**PROMPT**
Look below for the line containing "47: (245, 201, 7.18)"; from there, print each line exactly up to and including the line containing "60: (184, 460, 5.88)", and stop.

━━━━━━━━

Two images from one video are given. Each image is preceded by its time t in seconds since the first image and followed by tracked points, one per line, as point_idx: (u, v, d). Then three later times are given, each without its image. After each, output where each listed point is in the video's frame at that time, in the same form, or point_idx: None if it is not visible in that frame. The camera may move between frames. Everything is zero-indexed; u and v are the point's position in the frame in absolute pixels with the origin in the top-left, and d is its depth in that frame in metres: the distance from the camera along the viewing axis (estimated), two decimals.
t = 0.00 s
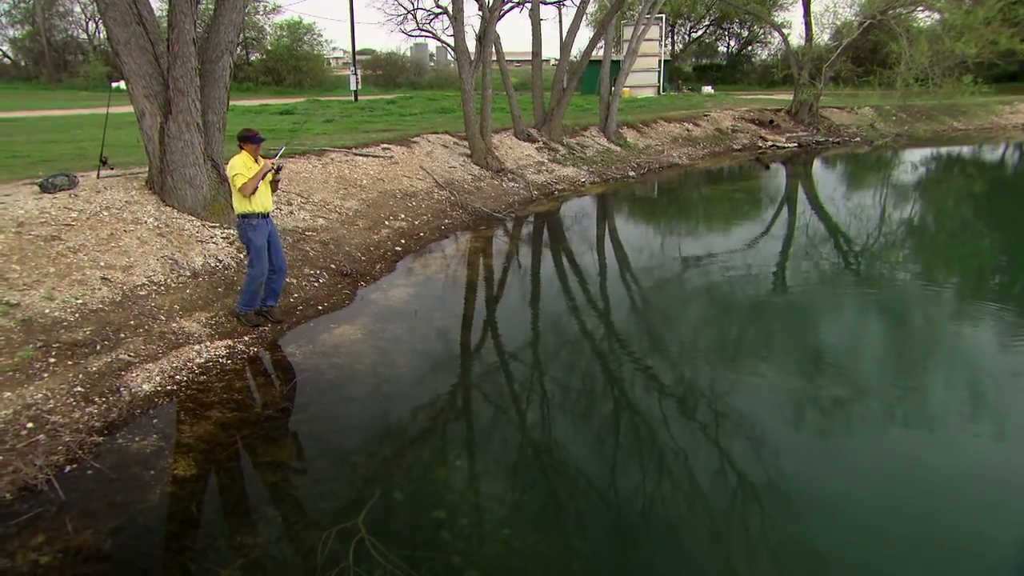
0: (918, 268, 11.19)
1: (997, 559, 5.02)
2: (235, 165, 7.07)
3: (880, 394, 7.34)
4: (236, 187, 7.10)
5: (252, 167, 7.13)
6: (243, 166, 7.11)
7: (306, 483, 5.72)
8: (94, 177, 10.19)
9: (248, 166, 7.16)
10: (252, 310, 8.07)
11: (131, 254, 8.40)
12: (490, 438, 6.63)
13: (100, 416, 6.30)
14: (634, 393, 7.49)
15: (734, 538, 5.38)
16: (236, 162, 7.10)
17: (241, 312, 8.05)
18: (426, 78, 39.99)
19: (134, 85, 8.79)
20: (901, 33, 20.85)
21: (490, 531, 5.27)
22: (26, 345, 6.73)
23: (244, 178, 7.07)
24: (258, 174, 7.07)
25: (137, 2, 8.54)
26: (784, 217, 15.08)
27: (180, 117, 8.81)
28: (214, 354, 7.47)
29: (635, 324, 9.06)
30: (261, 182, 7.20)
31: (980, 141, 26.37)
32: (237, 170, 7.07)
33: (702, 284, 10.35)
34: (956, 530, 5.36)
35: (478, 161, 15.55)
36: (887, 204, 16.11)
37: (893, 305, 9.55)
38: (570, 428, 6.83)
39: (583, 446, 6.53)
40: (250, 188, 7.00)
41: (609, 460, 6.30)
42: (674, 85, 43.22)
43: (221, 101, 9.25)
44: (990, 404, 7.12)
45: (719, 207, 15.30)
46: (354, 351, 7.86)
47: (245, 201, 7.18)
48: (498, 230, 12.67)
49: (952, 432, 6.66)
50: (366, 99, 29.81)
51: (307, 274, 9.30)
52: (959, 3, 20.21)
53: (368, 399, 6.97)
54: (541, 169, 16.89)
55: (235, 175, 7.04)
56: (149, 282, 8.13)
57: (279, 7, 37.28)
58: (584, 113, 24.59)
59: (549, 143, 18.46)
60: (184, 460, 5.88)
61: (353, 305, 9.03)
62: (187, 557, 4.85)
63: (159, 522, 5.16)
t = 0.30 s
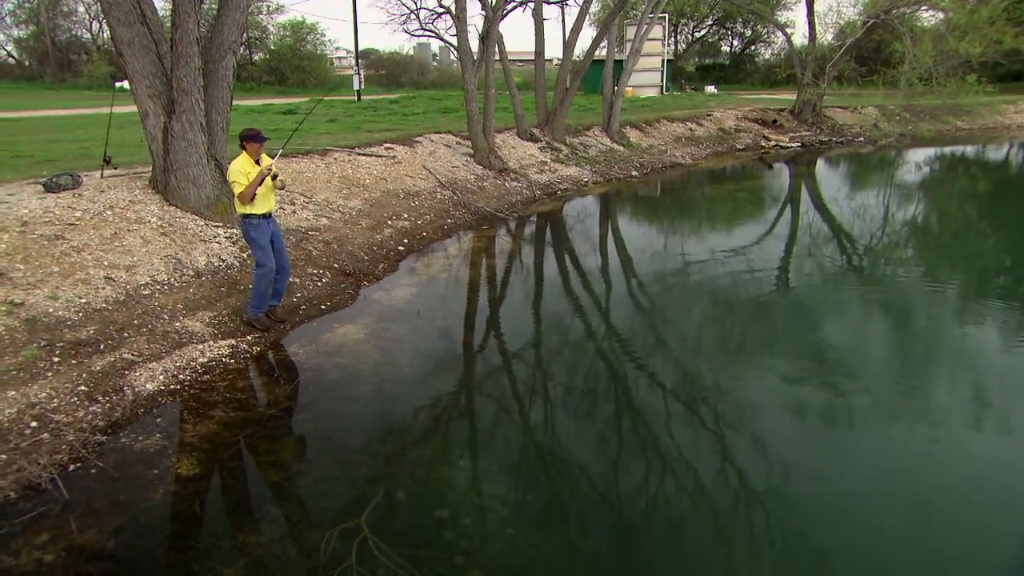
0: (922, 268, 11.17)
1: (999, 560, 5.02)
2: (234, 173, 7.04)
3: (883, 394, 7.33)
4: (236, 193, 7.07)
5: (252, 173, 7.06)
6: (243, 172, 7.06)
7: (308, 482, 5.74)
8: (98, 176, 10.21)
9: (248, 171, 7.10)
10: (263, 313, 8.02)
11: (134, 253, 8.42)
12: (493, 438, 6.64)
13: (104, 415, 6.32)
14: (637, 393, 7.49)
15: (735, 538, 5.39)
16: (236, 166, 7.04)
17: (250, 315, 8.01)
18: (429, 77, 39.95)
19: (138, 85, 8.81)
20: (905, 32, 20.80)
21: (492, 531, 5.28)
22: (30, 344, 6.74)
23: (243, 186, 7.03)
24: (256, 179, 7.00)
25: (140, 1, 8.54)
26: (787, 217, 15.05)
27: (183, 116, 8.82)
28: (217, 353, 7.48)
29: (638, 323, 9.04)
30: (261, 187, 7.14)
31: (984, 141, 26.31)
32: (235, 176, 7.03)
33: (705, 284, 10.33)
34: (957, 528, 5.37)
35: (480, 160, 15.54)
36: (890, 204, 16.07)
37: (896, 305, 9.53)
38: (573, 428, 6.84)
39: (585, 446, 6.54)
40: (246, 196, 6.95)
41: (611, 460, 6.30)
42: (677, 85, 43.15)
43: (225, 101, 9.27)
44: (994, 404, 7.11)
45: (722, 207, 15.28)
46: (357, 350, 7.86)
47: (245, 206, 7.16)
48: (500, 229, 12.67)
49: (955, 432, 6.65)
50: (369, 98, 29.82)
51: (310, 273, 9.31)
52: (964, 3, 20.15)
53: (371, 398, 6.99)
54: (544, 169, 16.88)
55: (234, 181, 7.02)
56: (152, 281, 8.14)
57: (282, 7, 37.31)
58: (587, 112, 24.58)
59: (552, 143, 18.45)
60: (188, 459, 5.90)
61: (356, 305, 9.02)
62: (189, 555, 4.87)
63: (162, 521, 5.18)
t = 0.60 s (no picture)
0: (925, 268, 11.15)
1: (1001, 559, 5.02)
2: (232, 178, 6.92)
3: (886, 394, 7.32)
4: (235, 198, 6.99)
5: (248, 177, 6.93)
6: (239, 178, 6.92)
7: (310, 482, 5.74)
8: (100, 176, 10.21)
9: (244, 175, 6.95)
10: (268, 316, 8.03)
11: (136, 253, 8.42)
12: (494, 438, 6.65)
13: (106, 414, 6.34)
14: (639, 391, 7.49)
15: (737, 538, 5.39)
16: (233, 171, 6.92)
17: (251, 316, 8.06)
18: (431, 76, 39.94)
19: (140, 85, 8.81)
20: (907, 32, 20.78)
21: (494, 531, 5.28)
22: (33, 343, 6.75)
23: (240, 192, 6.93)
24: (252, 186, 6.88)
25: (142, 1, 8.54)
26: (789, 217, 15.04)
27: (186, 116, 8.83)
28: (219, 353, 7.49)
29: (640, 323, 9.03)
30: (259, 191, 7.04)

━━━━━━━━

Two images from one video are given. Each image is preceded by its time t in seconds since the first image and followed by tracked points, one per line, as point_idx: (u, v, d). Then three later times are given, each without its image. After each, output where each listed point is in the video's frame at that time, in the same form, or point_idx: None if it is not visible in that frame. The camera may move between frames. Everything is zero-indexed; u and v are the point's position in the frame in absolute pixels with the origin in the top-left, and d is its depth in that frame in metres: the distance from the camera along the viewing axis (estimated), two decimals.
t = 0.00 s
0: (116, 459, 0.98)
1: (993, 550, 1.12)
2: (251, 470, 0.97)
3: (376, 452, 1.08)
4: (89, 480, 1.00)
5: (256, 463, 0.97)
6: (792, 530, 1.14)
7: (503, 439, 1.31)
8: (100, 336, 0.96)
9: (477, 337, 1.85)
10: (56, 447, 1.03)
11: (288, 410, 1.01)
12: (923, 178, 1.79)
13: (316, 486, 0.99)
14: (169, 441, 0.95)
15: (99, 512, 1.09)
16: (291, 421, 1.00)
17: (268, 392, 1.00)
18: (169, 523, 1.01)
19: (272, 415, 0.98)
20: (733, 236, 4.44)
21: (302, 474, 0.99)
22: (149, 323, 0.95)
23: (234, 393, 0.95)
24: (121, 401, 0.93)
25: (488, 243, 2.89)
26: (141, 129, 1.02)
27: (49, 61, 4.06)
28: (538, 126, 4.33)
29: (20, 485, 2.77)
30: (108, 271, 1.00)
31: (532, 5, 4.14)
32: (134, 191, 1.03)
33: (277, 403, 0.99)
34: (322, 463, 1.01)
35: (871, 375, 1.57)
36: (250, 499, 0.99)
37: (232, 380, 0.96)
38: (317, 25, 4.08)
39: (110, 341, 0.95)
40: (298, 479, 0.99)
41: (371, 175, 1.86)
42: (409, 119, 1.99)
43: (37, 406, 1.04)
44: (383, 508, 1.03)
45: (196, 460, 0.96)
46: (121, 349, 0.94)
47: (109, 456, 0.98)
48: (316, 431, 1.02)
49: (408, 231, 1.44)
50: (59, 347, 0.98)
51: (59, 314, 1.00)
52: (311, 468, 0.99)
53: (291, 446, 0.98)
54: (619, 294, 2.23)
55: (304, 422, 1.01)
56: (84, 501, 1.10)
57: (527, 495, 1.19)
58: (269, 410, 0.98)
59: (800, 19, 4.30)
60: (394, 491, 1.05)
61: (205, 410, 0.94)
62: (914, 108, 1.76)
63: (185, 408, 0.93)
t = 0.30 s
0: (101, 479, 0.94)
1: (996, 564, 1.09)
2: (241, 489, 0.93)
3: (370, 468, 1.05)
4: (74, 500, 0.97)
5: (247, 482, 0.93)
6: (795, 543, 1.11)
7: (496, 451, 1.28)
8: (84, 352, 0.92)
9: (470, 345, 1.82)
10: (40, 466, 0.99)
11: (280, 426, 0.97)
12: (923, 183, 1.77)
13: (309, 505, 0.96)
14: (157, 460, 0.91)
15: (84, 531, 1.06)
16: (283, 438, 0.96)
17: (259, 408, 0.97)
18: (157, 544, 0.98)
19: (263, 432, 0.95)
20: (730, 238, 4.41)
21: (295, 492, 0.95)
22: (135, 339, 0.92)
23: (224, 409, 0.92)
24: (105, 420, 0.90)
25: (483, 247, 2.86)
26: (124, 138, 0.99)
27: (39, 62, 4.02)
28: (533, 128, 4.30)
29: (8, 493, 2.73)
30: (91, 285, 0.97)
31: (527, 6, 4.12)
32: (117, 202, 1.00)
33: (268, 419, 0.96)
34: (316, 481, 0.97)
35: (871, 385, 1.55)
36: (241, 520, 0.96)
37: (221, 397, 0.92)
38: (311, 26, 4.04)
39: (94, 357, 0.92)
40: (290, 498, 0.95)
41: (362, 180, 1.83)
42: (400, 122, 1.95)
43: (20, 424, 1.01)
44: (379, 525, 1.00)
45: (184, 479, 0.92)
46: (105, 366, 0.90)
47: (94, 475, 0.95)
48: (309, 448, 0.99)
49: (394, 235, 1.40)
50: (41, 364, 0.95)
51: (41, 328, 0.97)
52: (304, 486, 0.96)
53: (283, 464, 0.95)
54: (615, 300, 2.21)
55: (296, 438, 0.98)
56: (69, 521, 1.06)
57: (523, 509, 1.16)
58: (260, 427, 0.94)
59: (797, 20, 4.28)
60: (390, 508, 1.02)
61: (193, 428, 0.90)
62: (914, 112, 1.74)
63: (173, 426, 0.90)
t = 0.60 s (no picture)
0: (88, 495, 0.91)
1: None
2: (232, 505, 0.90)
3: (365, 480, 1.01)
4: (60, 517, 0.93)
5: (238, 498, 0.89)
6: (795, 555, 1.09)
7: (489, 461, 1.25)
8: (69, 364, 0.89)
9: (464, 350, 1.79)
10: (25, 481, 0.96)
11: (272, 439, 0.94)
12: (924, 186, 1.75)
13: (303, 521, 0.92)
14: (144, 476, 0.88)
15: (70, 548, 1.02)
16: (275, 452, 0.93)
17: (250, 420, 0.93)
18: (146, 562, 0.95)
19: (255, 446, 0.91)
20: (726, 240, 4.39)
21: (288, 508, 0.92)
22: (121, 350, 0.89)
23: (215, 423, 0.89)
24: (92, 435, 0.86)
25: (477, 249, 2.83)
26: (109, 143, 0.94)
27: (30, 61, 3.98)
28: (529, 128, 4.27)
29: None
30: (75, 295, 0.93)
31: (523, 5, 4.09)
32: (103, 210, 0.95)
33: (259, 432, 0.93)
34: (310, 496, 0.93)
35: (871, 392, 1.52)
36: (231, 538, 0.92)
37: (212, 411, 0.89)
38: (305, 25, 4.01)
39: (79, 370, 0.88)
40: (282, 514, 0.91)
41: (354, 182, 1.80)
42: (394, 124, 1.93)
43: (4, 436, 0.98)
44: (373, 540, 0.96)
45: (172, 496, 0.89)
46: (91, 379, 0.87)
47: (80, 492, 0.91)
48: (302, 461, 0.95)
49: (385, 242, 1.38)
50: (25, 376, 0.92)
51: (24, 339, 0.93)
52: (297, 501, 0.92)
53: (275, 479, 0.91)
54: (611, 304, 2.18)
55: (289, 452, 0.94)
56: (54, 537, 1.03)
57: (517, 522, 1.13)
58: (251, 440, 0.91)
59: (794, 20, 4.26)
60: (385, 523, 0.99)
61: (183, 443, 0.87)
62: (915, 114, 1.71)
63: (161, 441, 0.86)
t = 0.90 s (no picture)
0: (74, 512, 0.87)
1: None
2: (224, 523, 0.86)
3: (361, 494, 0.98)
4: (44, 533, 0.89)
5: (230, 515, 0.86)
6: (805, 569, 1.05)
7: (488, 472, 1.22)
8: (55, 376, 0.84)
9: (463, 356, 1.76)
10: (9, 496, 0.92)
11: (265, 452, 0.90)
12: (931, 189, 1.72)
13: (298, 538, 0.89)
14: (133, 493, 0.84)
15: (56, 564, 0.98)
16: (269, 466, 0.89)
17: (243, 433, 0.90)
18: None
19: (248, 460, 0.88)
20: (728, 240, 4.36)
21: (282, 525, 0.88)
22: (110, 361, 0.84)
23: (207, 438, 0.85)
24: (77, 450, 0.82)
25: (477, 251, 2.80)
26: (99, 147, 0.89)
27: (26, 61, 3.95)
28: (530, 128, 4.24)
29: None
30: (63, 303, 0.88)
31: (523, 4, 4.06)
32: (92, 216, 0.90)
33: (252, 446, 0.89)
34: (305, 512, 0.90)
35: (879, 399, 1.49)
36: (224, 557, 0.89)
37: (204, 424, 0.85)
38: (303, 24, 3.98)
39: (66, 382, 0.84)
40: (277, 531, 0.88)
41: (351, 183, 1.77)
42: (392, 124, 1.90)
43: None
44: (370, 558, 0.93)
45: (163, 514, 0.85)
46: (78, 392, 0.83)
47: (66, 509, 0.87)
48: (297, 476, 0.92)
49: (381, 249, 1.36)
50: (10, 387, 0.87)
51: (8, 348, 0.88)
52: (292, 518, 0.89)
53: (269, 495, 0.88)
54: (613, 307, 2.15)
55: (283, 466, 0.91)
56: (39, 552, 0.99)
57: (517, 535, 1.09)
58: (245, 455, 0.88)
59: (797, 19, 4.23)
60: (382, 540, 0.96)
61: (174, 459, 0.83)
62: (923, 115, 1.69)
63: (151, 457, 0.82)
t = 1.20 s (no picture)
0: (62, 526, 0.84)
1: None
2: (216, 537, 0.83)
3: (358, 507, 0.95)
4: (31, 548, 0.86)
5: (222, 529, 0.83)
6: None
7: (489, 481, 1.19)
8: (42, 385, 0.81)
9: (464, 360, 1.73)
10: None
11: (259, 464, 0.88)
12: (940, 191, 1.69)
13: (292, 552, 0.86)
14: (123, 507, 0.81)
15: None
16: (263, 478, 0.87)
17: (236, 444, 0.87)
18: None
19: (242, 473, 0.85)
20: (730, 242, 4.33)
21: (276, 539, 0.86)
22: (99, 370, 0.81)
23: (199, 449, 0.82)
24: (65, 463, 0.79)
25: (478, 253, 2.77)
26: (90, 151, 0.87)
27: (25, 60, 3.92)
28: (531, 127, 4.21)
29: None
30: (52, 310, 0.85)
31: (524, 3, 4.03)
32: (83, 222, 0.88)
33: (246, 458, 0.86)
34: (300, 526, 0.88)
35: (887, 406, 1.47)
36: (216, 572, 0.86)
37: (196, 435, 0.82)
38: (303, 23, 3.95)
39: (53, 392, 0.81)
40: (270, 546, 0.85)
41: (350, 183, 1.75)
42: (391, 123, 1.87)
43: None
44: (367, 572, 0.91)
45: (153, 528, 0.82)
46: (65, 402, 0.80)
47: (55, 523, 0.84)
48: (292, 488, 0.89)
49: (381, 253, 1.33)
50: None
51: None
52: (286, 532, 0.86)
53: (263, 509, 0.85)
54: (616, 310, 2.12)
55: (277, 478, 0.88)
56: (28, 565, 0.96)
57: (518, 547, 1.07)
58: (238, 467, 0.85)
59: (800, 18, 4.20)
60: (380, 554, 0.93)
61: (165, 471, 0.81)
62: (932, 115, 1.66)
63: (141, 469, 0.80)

━━━━━━━━

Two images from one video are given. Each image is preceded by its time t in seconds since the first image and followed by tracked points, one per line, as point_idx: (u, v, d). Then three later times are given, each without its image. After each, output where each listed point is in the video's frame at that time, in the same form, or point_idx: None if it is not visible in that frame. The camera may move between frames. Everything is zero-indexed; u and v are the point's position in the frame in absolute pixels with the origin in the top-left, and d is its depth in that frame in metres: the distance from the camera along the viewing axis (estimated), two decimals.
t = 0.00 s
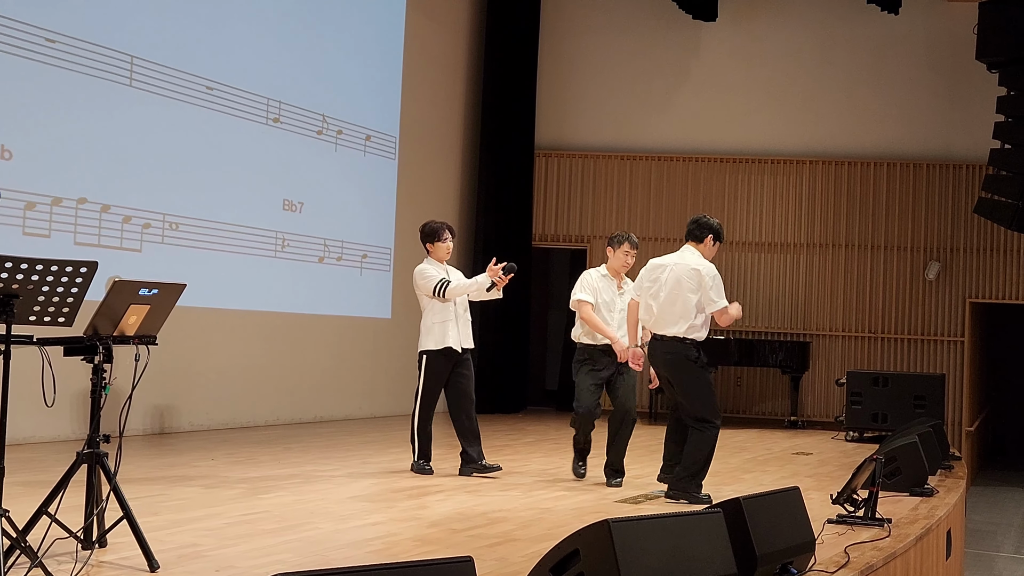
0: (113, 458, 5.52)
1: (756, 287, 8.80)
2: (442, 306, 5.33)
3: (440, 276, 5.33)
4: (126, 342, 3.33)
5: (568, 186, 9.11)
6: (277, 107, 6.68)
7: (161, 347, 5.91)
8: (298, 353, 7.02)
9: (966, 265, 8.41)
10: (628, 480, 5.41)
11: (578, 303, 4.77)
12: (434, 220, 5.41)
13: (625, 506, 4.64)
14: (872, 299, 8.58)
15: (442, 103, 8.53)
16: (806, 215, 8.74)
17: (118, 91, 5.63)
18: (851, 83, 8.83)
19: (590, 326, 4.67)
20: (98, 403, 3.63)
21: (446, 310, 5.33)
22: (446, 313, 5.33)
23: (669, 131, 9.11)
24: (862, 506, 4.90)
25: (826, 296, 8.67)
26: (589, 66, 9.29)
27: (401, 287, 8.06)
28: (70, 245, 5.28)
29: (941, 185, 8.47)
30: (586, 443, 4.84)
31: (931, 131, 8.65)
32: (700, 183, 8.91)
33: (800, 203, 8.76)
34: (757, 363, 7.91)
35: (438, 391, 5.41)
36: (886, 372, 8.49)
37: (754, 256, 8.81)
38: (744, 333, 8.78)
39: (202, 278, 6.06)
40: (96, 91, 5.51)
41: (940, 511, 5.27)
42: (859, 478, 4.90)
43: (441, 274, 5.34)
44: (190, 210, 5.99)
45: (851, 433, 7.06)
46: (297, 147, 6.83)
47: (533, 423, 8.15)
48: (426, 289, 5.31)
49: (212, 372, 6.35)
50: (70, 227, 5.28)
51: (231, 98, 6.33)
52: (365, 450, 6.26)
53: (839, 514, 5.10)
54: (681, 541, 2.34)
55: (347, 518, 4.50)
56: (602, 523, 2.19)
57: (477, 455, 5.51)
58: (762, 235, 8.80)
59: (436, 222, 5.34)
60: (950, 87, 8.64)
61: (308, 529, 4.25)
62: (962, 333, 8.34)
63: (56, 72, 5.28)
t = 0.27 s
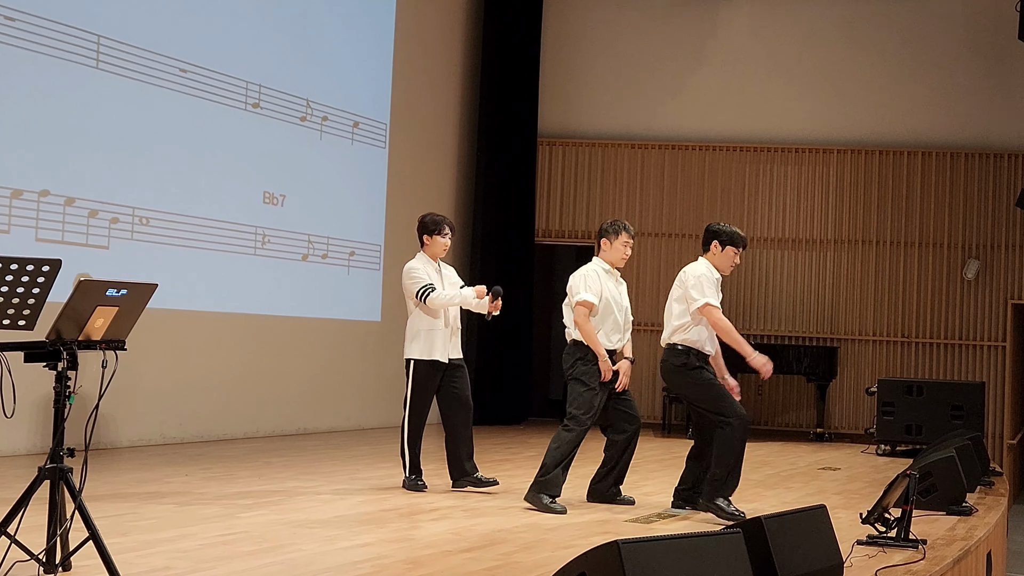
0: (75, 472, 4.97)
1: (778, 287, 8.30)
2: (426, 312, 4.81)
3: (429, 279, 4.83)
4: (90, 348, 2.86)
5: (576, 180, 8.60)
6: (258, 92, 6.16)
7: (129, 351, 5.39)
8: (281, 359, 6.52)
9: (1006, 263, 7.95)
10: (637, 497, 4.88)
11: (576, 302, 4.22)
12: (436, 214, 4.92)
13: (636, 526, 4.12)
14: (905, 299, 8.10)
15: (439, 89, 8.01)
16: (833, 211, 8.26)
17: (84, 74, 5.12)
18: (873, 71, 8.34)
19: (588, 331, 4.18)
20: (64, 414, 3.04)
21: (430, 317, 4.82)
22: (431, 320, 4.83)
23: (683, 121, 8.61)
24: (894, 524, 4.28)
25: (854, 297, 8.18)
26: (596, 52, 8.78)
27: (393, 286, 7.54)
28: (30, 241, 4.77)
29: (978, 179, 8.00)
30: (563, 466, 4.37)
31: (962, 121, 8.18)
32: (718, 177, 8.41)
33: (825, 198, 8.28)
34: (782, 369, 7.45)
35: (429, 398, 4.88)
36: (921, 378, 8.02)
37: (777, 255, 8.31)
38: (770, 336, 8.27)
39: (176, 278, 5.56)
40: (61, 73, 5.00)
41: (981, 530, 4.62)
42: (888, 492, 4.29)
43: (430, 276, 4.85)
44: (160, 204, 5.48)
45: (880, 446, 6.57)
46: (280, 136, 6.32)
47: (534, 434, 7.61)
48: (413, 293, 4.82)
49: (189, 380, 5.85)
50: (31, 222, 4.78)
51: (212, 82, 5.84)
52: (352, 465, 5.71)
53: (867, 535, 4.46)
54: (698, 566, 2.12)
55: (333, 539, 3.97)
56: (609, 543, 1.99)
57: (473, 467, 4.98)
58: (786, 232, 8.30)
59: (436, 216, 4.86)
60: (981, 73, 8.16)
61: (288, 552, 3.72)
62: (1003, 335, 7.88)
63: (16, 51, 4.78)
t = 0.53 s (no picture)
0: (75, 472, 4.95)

━━━━━━━━

**SOLUTION TO THIS TASK**
47: (245, 201, 7.18)
48: (498, 230, 12.67)
49: (952, 432, 6.66)
50: (366, 99, 29.81)
51: (307, 274, 9.30)
52: (959, 3, 20.21)
53: (368, 399, 6.97)
54: (541, 169, 16.89)
55: (235, 175, 7.04)
56: (149, 282, 8.13)
57: (279, 7, 37.28)
58: (584, 113, 24.59)
59: (549, 143, 18.46)
60: (184, 460, 5.88)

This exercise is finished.